AIM OF THE TASK
Count the lines in the material below that contain the word "value", and reply with that number only.

RAW DATA
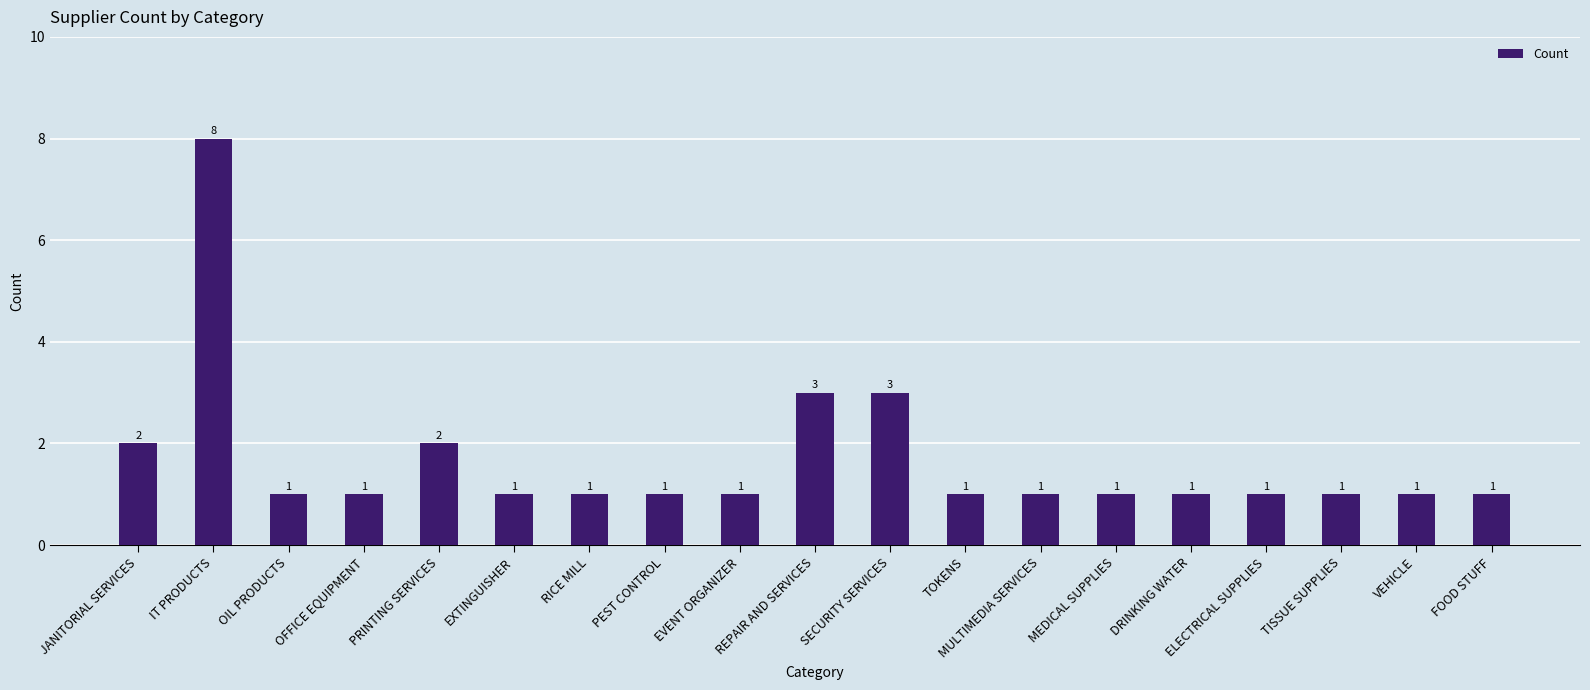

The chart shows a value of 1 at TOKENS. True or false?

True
--
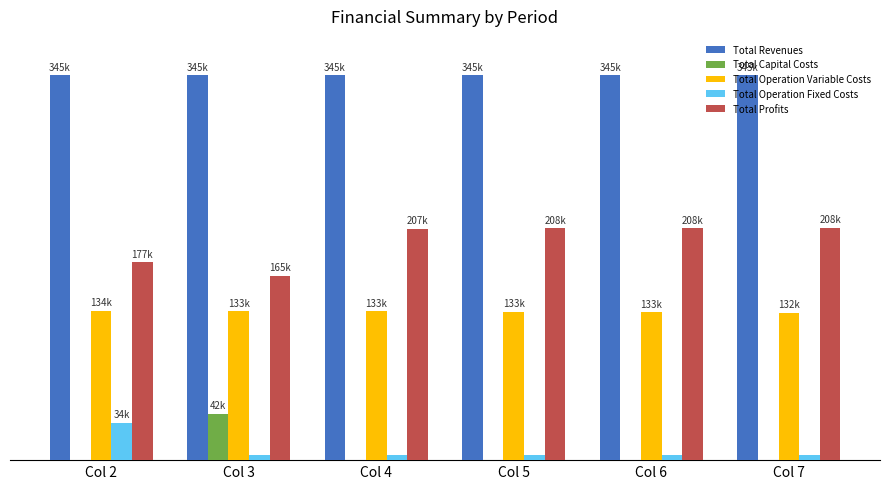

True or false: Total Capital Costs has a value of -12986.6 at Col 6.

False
* * *
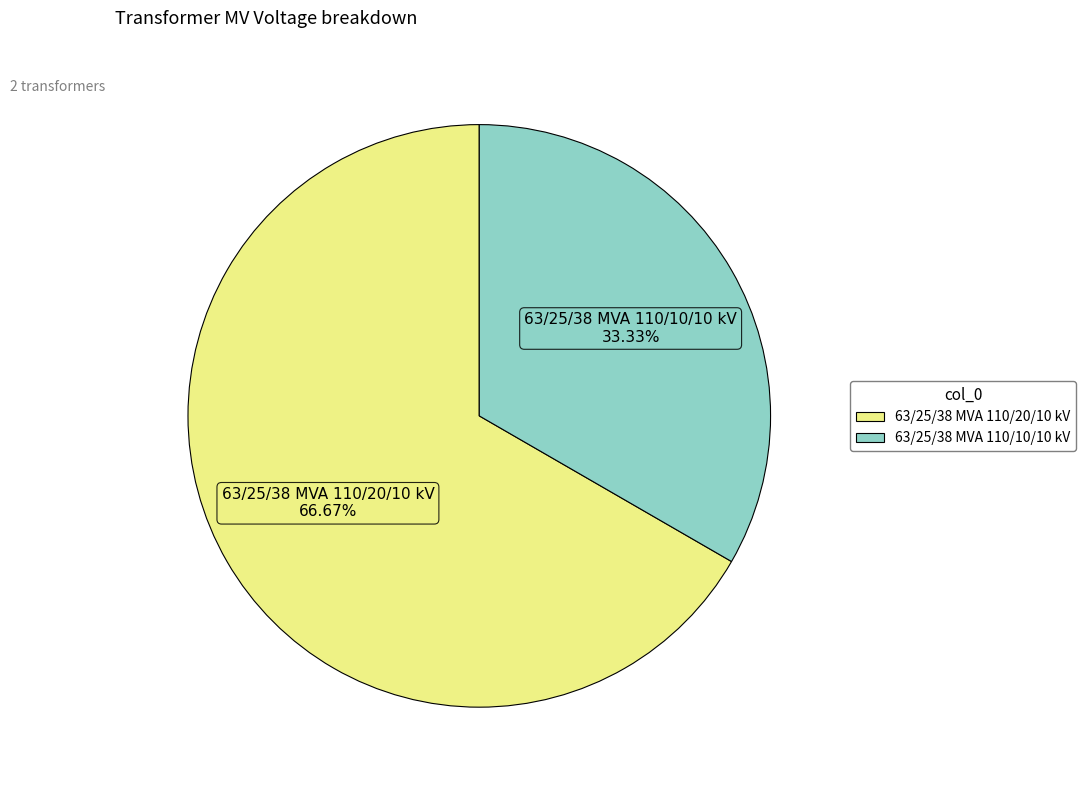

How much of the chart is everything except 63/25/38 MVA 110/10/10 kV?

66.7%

SOLUTION BELOW
2